Collected data:
--- --- ---

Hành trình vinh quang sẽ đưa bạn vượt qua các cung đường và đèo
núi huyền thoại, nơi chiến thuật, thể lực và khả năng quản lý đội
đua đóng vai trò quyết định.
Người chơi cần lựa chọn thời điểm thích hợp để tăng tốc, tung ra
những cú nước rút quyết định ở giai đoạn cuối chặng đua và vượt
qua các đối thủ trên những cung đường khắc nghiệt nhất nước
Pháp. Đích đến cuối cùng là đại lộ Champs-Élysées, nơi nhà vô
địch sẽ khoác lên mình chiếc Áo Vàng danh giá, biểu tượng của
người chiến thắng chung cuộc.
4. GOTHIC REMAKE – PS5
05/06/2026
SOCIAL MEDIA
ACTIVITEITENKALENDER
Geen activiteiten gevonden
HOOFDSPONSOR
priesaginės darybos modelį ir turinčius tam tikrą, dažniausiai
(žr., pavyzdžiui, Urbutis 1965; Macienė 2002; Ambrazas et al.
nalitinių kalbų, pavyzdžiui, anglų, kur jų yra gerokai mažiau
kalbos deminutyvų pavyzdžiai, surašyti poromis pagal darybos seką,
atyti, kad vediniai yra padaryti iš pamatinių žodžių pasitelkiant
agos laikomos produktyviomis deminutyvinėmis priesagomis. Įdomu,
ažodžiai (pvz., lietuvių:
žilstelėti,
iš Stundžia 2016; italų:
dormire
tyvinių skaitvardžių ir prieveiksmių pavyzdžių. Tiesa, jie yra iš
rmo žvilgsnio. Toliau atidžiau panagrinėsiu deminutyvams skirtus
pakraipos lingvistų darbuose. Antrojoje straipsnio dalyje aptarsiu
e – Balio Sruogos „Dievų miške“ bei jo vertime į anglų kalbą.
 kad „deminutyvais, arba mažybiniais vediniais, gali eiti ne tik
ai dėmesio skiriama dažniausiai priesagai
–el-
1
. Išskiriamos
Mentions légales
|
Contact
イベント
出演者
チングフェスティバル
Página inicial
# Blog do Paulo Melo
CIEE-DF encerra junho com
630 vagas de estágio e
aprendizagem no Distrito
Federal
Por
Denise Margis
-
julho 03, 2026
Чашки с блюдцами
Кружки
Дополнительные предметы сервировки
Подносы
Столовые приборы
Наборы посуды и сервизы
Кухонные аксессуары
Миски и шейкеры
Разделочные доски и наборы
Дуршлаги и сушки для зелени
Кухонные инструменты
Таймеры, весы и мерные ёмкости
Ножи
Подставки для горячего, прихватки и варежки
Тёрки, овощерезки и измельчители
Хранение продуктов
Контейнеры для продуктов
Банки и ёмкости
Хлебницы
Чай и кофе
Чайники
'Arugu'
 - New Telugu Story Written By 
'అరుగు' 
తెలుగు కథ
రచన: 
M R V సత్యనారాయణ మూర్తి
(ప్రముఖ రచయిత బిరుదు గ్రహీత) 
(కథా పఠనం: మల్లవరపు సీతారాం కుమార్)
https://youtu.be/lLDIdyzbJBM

--- --- ---

Task goal → Your reply should match the data above exactly, line for line.

Finished exercise →
Hành trình vinh quang sẽ đưa bạn vượt qua các cung đường và đèo
núi huyền thoại, nơi chiến thuật, thể lực và khả năng quản lý đội
đua đóng vai trò quyết định.
Người chơi cần lựa chọn thời điểm thích hợp để tăng tốc, tung ra
những cú nước rút quyết định ở giai đoạn cuối chặng đua và vượt
qua các đối thủ trên những cung đường khắc nghiệt nhất nước
Pháp. Đích đến cuối cùng là đại lộ Champs-Élysées, nơi nhà vô
địch sẽ khoác lên mình chiếc Áo Vàng danh giá, biểu tượng của
người chiến thắng chung cuộc.
4. GOTHIC REMAKE – PS5
05/06/2026
SOCIAL MEDIA
ACTIVITEITENKALENDER
Geen activiteiten gevonden
HOOFDSPONSOR
priesaginės darybos modelį ir turinčius tam tikrą, dažniausiai
(žr., pavyzdžiui, Urbutis 1965; Macienė 2002; Ambrazas et al.
nalitinių kalbų, pavyzdžiui, anglų, kur jų yra gerokai mažiau
kalbos deminutyvų pavyzdžiai, surašyti poromis pagal darybos seką,
atyti, kad vediniai yra padaryti iš pamatinių žodžių pasitelkiant
agos laikomos produktyviomis deminutyvinėmis priesagomis. Įdomu,
ažodžiai (pvz., lietuvių:
žilstelėti,
iš Stundžia 2016; italų:
dormire
tyvinių skaitvardžių ir prieveiksmių pavyzdžių. Tiesa, jie yra iš
rmo žvilgsnio. Toliau atidžiau panagrinėsiu deminutyvams skirtus
pakraipos lingvistų darbuose. Antrojoje straipsnio dalyje aptarsiu
e – Balio Sruogos „Dievų miške“ bei jo vertime į anglų kalbą.
 kad „deminutyvais, arba mažybiniais vediniais, gali eiti ne tik
ai dėmesio skiriama dažniausiai priesagai
–el-
1
. Išskiriamos
Mentions légales
|
Contact
イベント
出演者
チングフェスティバル
Página inicial
# Blog do Paulo Melo
CIEE-DF encerra junho com
630 vagas de estágio e
aprendizagem no Distrito
Federal
Por
Denise Margis
-
julho 03, 2026
Чашки с блюдцами
Кружки
Дополнительные предметы сервировки
Подносы
Столовые приборы
Наборы посуды и сервизы
Кухонные аксессуары
Миски и шейкеры
Разделочные доски и наборы
Дуршлаги и сушки для зелени
Кухонные инструменты
Таймеры, весы и мерные ёмкости
Ножи
Подставки для горячего, прихватки и варежки
Тёрки, овощерезки и измельчители
Хранение продуктов
Контейнеры для продуктов
Банки и ёмкости
Хлебницы
Чай и кофе
Чайники
'Arugu'
 - New Telugu Story Written By 
'అరుగు' 
తెలుగు కథ
రచన: 
M R V సత్యనారాయణ మూర్తి
(ప్రముఖ రచయిత బిరుదు గ్రహీత) 
(కథా పఠనం: మల్లవరపు సీతారాం కుమార్)
https://youtu.be/lLDIdyzbJBM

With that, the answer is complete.